Extrahepatic portal vein occlusion is classified as primary or secondary, and causes such as abdominal surgery, like PD, are secondary. The causes of extrahepatic portal vein obstruction after PD include postoperative portal vein thrombosis, periportal adhesions, inflammation due to lymph node dissection or anastomotic leakage, and tumor recurrence around the portal vein . One report noted that a postoperative pancreatic fistula was an independent risk factor for benign PV stenosis after PD . In this case, there was a grade A pancreatic fistula after PD surgery, which was considered as a cause of the portal vein stenosis. As long-term survival after PD has become possible , late complications include varicose vein formation and gastrointestinal bleeding due to stenosis or occlusion of the portal vein.
Ectopic variceal bleeding is generally massive and life-threatening with a mortality rate of approximately 40%. Up to 17% of ectopic varices occur in the duodenum . Varicose veins of the jejunum after PD are often challenging to reach using an endoscope, making diagnosis difficult. Additionally, endoscopic hemostasis is difficult. However, DB enteroscopy has recently made it possible to visualize and diagnose varicose veins . Here, we identified vasodilatation near the hepaticojejunostomy site using DB enteroscopy resulting in the diagnosis.
Endoscopic treatment of varices of the jejunum in the presence of portal vein stenosis causes hepatofugal portal venous flow, resulting in the exacerbation of esophagogastric varices and bleeding. Repeated bleeding from the jejunum and gastroesophageal varices after endoscopic treatment of portal vein stenosis patients have been reported . Unlike esophageal varices in cirrhosis, the endoscopic hemostatic effect of hepatopetal jejunal varices due to extrahepatic portal vein obstruction is short-lived, and other means of hemostasis are required. Therefore, it is important to treat portal stenosis, which is the essence of the disease, and to lower portal pressure as a fundamental treatment procedure. Recently, an increasing number of reports have noted that portal vein stenting and transjugular intrahepatic portosystemic shunt (TIPS) are less invasive, more physiological, and more practical than revascularization.
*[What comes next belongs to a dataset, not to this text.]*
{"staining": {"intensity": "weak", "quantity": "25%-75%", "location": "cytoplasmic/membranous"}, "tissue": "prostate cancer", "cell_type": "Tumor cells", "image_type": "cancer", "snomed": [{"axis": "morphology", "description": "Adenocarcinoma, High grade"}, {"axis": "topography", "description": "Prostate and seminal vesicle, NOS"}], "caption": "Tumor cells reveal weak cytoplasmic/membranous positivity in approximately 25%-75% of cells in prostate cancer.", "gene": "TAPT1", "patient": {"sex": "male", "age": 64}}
Portal vein stenting has improved clinical symptoms in over 80% of cases [3, 11]. However, there have been some reports of patients experiencing gastrointestinal bleeding after stenting, and the average patency period has been reported as 6 days to 29 months , which is not long enough for long-term patency. TIPS was not applicable in this case because of extrahepatic portal vein obstruction.
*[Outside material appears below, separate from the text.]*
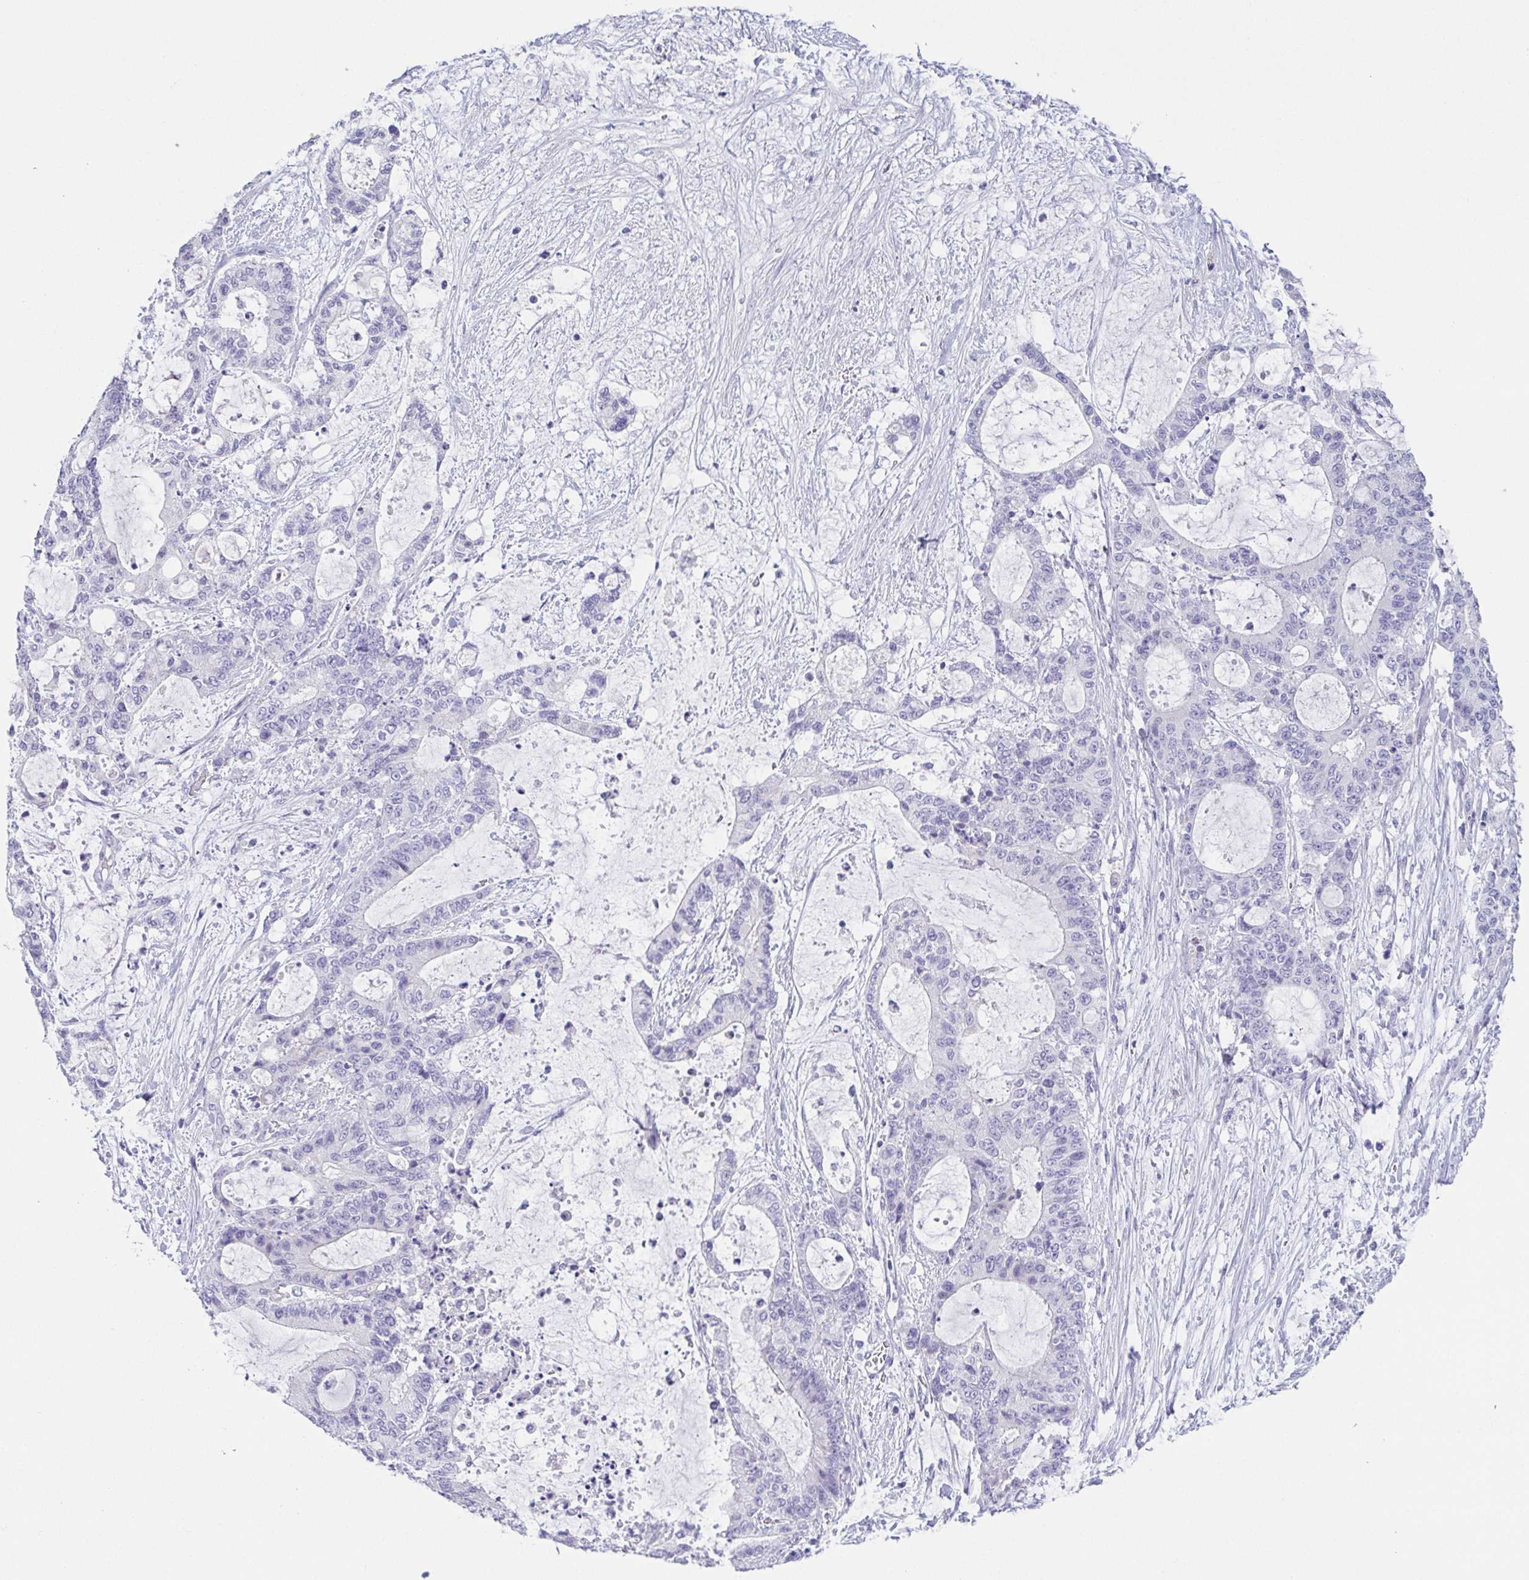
{"staining": {"intensity": "negative", "quantity": "none", "location": "none"}, "tissue": "liver cancer", "cell_type": "Tumor cells", "image_type": "cancer", "snomed": [{"axis": "morphology", "description": "Normal tissue, NOS"}, {"axis": "morphology", "description": "Cholangiocarcinoma"}, {"axis": "topography", "description": "Liver"}, {"axis": "topography", "description": "Peripheral nerve tissue"}], "caption": "This is an IHC photomicrograph of liver cancer (cholangiocarcinoma). There is no positivity in tumor cells.", "gene": "HAPLN2", "patient": {"sex": "female", "age": 73}}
Surgical revascularization includes a Rex shunt and a portosystemic shunt. In the portosystemic shunt, the shunting site and anastomosis method can be selected according to the situation . The efficacy of the portosystemic shunt for varicose veins has been reported to be 100% while the efficacy of the Rex shunt has been reported to be 96% . The Rex shunt for adults with severe adhesions due to PD has been less common because of its difficulty and complexity . A spleno-renal or inferior mesenteric–renal vein shunt was not recommended due to stenosis of the splenic and inferior mesenteric veins . Therefore, we performed a portosystemic shunt (SMV–IVC) using a testicular vein as the shunt vessel without a graft. To our knowledge, this is the first case of a portosystemic shunt using the testicular vein. This shunting procedure is performed caudal to the transverse mesentery, so postoperative adhesions were not a concern. Additionally, the right testicular vein ran dorsal to the small mesentery, allowing for a relatively long neurovascular pedicle that could be freely anastomosed with the SMV. Moreover, it has been reported that distal splenic renal shunting for portal vein stenosis preserved hepatic portal blood flow in 88–90% of cases in the early postoperative period, suggesting that portal blood flow is less affected and the risk of hepatic encephalopathy is lower than for major shunting operations, such as a portal–IVC shunt [16, 17]. In this case, portal pressure was maintained at 22 mmHg after the bypass surgery, suggesting that the portosystemic shunt using the testicular vein worked similarly to a selective shunting procedure such as a distal spleno-renal shunt. Therefore, it is considered to have a lower risk of hepatic encephalopathy than significant shunts.